Battery strategy seen as critical to future success, with Chinese firms already positioned to expand.
A new wave of mergers may sweep the global car industry as firms seek to raise the huge sums needed for the transition to electric vehicles (EVs).
The 2021 marriage of France’s Peugeot with Fiat Chrysler to form Stellantis may be the first of many as manufacturers try to secure capital and supply chains in the transition to a carbon-free future.
That’s one of the conclusions of a new report from research group Signal Climate Analytics on the auto industry’s path to net zero.
“The transition from traditional car manufacture will cost a lot of money,” said co-author Carole Ferguson, a Partner and Research Director at Signal. “You could argue that the industry needs more mergers along the lines of Stellantis.”
A parallel development is the prospect of carmakers extending their reach into the mining and chemical industries that supply many of the elements needed for EV technology. This, said Ferguson, is partly a response to a shift in the balance of power between the manufacturers and their suppliers, with consolidation among the latter having given the latter increased bargaining strength.
Leaders and laggards
“Relatively few companies can supply batteries,” she said, “thus companies have to pay more attention to their suppliers than in the past. Who has secured their supply chain? Those who haven’t are going to see their ambitions held back.”
But she urged caution to those manufacturers tempted to go into the supply business on their own account, rather than through partnerships and strategic alliances: “Mining is a long-term industry and not straightforward.”
The report names leaders and laggards in the race to carbon-free road transport. It scores firms based on their exposure to risks associated with climate change, using 12 metrics grouped into three categories – transition risks, transition opportunities, and climate governance and strategy – drawn from the framework of the Task Force on Climate-related Financial Disclosures.
America’s Tesla and China’s BYD “have emerged as two clear leaders”, it notes, and three other Chinese companies – GAC Group, Changan Automobile and SAIC Motor “are emerging as potential disruptors”.

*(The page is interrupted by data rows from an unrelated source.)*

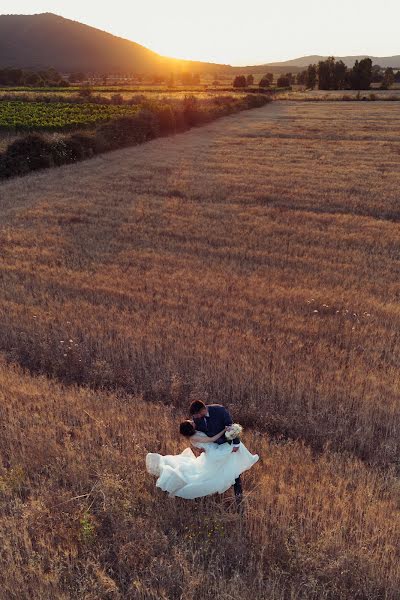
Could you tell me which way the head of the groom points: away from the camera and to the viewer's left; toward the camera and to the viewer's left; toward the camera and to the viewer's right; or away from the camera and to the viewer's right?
toward the camera and to the viewer's left

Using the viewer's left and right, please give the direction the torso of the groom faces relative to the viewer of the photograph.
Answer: facing the viewer and to the left of the viewer

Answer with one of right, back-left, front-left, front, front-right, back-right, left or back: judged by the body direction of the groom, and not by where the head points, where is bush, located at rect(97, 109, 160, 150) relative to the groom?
back-right

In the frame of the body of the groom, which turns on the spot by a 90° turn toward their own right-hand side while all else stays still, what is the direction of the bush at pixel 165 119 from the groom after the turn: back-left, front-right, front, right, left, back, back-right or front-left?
front-right

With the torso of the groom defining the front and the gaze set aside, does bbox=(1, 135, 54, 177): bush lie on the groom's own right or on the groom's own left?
on the groom's own right
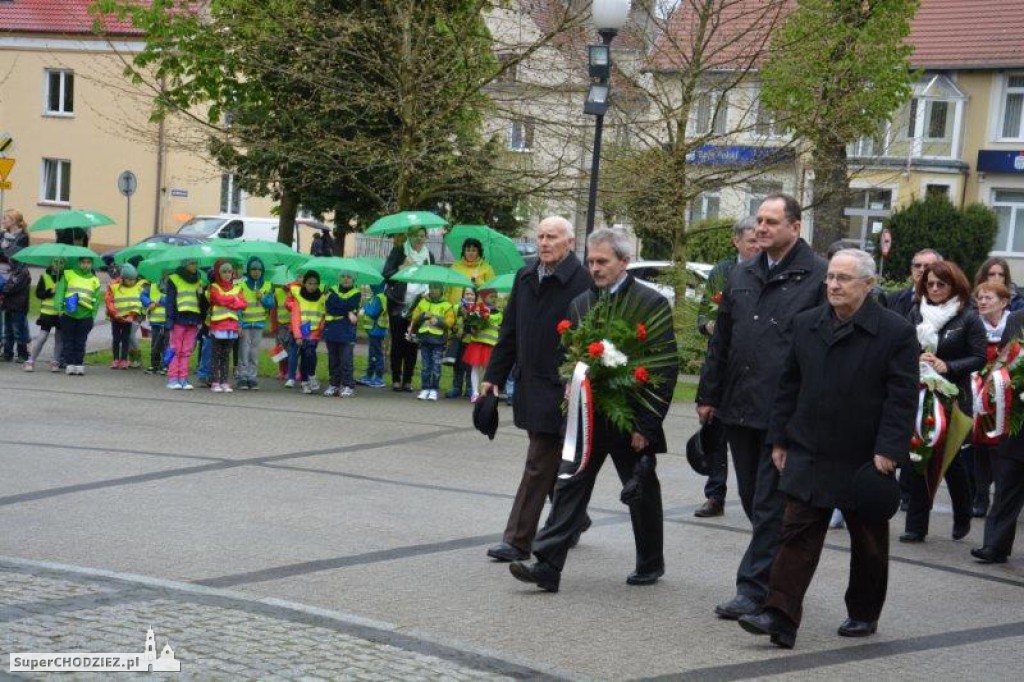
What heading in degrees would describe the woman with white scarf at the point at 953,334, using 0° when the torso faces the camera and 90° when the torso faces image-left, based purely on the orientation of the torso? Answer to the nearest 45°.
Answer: approximately 45°

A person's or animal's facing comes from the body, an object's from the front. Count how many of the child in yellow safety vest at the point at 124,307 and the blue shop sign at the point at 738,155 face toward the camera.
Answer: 2

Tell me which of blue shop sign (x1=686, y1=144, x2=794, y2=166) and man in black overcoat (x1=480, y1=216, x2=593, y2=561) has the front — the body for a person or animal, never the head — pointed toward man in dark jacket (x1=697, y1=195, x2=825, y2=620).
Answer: the blue shop sign

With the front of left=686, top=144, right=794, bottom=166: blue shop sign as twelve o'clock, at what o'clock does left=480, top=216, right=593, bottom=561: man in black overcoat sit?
The man in black overcoat is roughly at 12 o'clock from the blue shop sign.

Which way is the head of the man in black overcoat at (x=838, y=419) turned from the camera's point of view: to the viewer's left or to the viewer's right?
to the viewer's left

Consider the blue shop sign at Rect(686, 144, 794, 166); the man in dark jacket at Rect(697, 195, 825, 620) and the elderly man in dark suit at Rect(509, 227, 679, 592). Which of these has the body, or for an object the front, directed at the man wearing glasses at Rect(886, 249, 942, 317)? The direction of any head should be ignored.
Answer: the blue shop sign
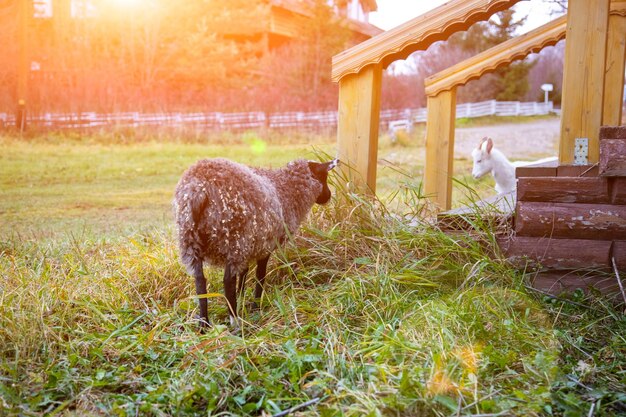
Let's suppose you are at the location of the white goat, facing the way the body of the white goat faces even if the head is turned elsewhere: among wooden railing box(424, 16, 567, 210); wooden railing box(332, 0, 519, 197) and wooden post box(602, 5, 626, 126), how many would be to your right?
0

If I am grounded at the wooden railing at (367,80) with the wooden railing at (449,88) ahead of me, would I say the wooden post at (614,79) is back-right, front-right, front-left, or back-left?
front-right

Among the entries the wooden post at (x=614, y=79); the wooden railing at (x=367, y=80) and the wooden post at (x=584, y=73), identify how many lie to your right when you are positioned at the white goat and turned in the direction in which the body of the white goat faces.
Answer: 0

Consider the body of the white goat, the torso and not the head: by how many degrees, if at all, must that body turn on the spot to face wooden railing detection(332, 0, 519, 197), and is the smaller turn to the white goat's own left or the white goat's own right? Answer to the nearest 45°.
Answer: approximately 90° to the white goat's own left

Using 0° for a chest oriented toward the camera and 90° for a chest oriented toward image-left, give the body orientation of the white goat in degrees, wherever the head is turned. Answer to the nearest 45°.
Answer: approximately 90°

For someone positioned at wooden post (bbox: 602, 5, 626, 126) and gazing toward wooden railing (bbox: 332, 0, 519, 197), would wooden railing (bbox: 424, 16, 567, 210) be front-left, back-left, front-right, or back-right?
front-right

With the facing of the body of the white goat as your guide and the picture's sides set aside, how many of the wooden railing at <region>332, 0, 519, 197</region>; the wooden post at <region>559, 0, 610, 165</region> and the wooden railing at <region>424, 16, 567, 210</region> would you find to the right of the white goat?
0

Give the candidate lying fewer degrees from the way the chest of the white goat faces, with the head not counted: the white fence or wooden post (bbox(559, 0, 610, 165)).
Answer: the white fence

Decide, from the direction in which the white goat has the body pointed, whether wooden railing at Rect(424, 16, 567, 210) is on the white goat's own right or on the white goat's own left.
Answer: on the white goat's own left

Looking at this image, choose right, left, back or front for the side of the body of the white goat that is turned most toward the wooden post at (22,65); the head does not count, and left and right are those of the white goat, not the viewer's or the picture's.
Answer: front

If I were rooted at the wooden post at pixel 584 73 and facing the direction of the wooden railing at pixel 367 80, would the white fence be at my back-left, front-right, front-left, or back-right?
front-right
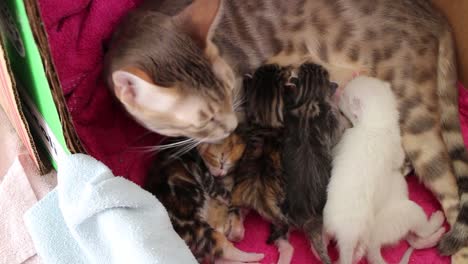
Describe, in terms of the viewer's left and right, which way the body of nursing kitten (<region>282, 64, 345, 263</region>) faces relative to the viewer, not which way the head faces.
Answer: facing away from the viewer

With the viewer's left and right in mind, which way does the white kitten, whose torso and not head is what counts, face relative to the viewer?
facing away from the viewer

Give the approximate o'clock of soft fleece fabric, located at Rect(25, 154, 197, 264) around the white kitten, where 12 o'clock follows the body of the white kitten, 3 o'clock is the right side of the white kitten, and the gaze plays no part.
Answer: The soft fleece fabric is roughly at 8 o'clock from the white kitten.
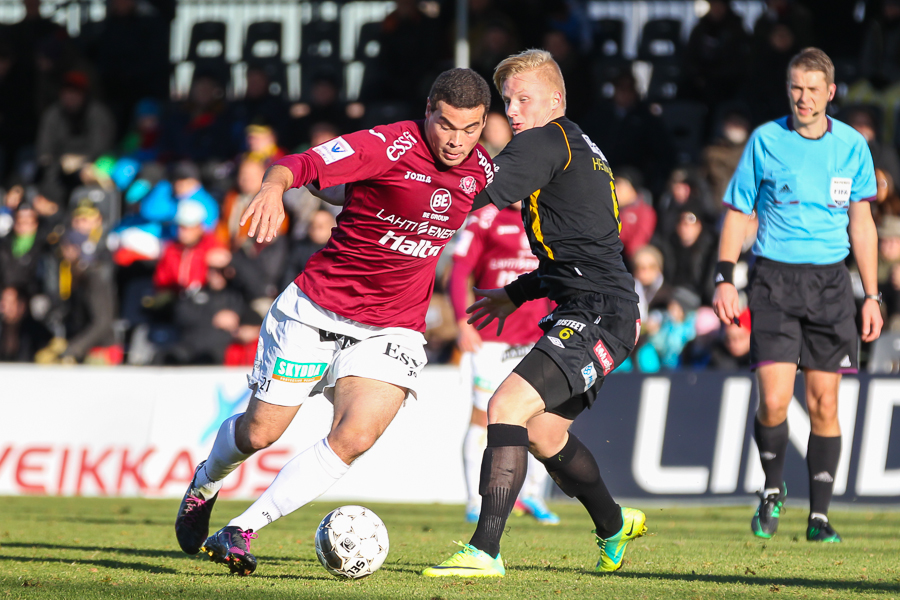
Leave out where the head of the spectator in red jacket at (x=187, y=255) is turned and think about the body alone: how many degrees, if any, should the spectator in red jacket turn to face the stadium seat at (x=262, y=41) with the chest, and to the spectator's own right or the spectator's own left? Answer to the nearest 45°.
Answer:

Three traditional carmakers, General Motors, Mercedes-Benz and BMW, lead the response of established multinationals, with all three “relatively well positioned in terms of battery supply chain resilience”.
But other traditional manufacturers have some ground to make up, none more so than Japanese firms which, according to the report, have failed to develop the technologies needed to deliver deep cuts in carbon emissions. This includes Toyota, which had the largest global market share at 12.4% in 2021, but is given the lowest ‘transition opportunities’ score of any of the 29 firms analysed.
Overall, the report finds a quickening in the pace of growth in the EV market. Between just 2020 and 2021, sales of electric cars doubled, to a record of 6.6 million vehicles, nearly 9% of sales worldwide. The most notable factor behind this growth, said Signal, is public policy support.
“A huge challenge”
Legislative incentives to adopt EVs have taken the form of both carrots and sticks. Subsidies totalled US$30 billion in 2021, double the level of the previous year. Meanwhile, a number of major jurisdictions intend to ban cars powered by internal combustion engine (ICE) by 2030 or 2035.
Supportive factors outside the political process include the falling cost of batteries, down about 90% during the last decade, as well as the wider, and longer, range of EV models on the market.
But there remains some way to go before net zero road transport is achieved. The report notes that light vehicles, which takes in cars and light trucks, accounted for 8% of global CO2 emissions last year.
In order to keep to the International Energy Agency (IEA) pathway for net zero emissions by 2050, light vehicle emissions will need to fall by 45% by 2030 “with a further 90% reduction required by 2050”.
China is leading the way on sales of EV, with more units sold in the country in 2021 (3.3 million) than in the whole world the previous year. The report credits China’s regulatory framework for the fact that local firms have managed to develop might lighter EVs – on average weighing 200kg less – than foreign manufacturers operating in the country. This domestic strength is equipping China’s leading manufacturers to break into key overseas markets, including Europe, posing a “huge challenge” to established US and European carmakers.
Ferguson said Chinese companies were well-placed to meet the demands of European consumers for affordable EVs if incumbents failed to make the necessary strategic investments and partnerships.